Reagan - June 5, 2004

       
By Brian Kirwin
Published June 5th, 2008  

Four years ago today, America and the world lost one of its greatest and most beloved leaders.

Ronald Reagan.

A journey that began in Tampico, Illinois ended in his California home that day, four years ago.

Newsweek published this memorial written by his daughter, Patti.

For anyone who has lost a loved one, those anniversaries are both sad and sweet. The sadness is obvious—you don’t stop missing the person who has gone; you don’t stop wishing you’d had one more year, one more day. The sweetness sneaks up on you. It comes in the form of memories, some of them long buried. But mostly it comes with the realization that nothing ever dismantled the love between you, even though many things seemed to along the way.

Patti wrote why this man was great, and as you can imagine, it went beyond politics.

It had nothing to do with politics, but rather with the quality of his character. It had to do with his goodness, his dignity—qualities that we as a nation are hungry for.
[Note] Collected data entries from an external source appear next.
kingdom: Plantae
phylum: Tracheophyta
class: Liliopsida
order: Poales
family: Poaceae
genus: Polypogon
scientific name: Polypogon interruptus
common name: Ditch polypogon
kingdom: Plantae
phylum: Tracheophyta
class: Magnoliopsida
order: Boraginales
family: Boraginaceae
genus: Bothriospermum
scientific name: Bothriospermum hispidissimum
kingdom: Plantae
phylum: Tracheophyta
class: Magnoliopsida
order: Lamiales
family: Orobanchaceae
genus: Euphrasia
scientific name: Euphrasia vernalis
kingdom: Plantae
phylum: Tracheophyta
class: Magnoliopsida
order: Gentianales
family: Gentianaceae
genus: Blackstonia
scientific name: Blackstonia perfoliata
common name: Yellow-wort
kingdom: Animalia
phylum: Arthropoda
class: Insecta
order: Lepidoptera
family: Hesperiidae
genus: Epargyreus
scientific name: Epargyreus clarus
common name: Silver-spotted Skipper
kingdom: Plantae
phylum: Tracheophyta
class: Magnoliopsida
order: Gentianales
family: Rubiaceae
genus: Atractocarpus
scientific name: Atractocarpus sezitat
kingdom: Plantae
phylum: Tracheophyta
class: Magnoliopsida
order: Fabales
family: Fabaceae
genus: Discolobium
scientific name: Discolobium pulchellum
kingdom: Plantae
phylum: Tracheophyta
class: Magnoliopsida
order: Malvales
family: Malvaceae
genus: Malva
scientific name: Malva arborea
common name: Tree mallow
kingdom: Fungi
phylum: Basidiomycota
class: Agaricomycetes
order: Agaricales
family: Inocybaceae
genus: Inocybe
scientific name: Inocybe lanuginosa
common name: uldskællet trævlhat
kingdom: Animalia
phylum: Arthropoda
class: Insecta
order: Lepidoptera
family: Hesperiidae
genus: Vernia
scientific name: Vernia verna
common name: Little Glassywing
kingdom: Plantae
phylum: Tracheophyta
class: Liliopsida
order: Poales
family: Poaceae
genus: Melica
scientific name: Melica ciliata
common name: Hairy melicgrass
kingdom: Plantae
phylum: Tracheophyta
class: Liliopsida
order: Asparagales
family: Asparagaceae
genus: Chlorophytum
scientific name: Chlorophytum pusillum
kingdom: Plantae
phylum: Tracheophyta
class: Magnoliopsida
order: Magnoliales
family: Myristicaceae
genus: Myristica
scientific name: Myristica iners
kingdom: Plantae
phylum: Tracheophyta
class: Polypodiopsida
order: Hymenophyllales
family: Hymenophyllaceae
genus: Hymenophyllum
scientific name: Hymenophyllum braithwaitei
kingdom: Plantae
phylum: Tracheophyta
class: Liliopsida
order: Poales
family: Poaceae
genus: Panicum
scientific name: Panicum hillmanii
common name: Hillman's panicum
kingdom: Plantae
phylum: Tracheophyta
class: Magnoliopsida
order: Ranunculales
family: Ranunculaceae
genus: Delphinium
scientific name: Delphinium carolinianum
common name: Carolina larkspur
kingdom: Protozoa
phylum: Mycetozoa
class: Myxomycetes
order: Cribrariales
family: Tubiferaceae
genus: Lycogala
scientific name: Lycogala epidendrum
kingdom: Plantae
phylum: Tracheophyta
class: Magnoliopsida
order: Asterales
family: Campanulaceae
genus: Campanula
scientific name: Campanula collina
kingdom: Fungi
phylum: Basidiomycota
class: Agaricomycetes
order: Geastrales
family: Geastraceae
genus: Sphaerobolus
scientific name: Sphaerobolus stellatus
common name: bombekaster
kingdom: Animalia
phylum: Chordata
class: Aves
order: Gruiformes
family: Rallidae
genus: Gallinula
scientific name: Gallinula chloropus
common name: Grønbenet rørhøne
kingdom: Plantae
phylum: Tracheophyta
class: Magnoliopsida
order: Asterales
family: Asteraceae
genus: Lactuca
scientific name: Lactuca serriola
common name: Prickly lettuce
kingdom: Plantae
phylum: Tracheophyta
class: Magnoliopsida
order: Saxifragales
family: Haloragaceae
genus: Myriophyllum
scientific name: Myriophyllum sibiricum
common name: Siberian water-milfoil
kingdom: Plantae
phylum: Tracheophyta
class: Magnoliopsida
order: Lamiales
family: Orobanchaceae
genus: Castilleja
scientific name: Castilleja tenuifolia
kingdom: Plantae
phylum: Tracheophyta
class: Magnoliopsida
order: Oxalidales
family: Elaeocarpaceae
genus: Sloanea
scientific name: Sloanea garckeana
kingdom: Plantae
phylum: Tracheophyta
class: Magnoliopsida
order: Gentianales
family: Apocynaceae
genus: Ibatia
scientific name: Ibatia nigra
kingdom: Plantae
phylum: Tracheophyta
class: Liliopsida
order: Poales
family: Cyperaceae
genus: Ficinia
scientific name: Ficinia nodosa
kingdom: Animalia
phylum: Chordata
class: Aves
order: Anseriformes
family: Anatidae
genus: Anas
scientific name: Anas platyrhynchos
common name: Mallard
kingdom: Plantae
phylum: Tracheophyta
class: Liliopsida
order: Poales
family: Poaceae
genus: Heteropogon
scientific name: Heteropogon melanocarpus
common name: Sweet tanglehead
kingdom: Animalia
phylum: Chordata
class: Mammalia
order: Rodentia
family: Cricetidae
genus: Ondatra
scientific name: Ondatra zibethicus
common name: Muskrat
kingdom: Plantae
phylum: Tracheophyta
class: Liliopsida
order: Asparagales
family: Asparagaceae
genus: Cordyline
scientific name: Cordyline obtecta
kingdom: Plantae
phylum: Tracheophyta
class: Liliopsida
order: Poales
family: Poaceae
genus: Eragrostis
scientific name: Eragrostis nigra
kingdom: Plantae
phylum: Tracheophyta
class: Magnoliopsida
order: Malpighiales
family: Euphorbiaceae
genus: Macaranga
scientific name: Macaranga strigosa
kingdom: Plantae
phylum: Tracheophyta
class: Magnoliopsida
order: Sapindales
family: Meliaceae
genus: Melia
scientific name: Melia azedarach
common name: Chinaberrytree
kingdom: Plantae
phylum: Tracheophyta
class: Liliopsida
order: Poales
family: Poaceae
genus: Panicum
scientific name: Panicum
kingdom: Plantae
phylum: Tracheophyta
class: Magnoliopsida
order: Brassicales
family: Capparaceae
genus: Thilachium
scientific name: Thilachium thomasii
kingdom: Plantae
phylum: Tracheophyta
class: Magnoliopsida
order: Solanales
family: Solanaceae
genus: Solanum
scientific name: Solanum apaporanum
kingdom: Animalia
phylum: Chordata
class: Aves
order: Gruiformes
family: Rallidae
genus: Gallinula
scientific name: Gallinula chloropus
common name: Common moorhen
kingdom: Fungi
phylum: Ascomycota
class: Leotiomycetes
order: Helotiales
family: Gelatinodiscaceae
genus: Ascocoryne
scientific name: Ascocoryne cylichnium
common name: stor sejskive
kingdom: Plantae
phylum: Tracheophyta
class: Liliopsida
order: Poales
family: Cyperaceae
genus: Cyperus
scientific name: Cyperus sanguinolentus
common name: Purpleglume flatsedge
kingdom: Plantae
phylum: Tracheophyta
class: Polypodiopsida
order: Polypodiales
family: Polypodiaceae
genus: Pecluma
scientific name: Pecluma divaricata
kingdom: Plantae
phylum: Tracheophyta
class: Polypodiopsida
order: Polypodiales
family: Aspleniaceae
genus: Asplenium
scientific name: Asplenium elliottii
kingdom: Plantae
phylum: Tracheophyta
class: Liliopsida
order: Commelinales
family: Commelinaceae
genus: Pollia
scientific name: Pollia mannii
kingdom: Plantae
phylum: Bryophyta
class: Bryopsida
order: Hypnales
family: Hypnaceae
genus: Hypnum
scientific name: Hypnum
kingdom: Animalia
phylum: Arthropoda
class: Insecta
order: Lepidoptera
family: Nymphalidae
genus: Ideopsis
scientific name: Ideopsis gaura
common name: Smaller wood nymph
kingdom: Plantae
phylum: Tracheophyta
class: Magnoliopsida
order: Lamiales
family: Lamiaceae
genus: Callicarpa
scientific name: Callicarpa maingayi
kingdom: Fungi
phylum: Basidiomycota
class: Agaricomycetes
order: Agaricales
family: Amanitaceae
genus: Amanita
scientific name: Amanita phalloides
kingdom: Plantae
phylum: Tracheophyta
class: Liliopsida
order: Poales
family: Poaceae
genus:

And one comment to today’s political campaigning - What would Reagan say?

My father would be perplexed by the overabundance of meanness in the political field. And he would be deeply saddened by it. His wish, I think, would be that we as a country turn our backs on the vitriol that has become too commonplace and demand that the “race” for president become a dignified one, as archaic as that may sound these days.

Take a moment today, and remember the Gipper.
(crossposted at Reagan’s GOP)

Comments

One Response to “Reagan - June 5, 2004”

  1. Ian JordanNo Gravatar on June 5th, 2008 at 7:17 pm

    Beloved, yes. Great? Not by a long shot.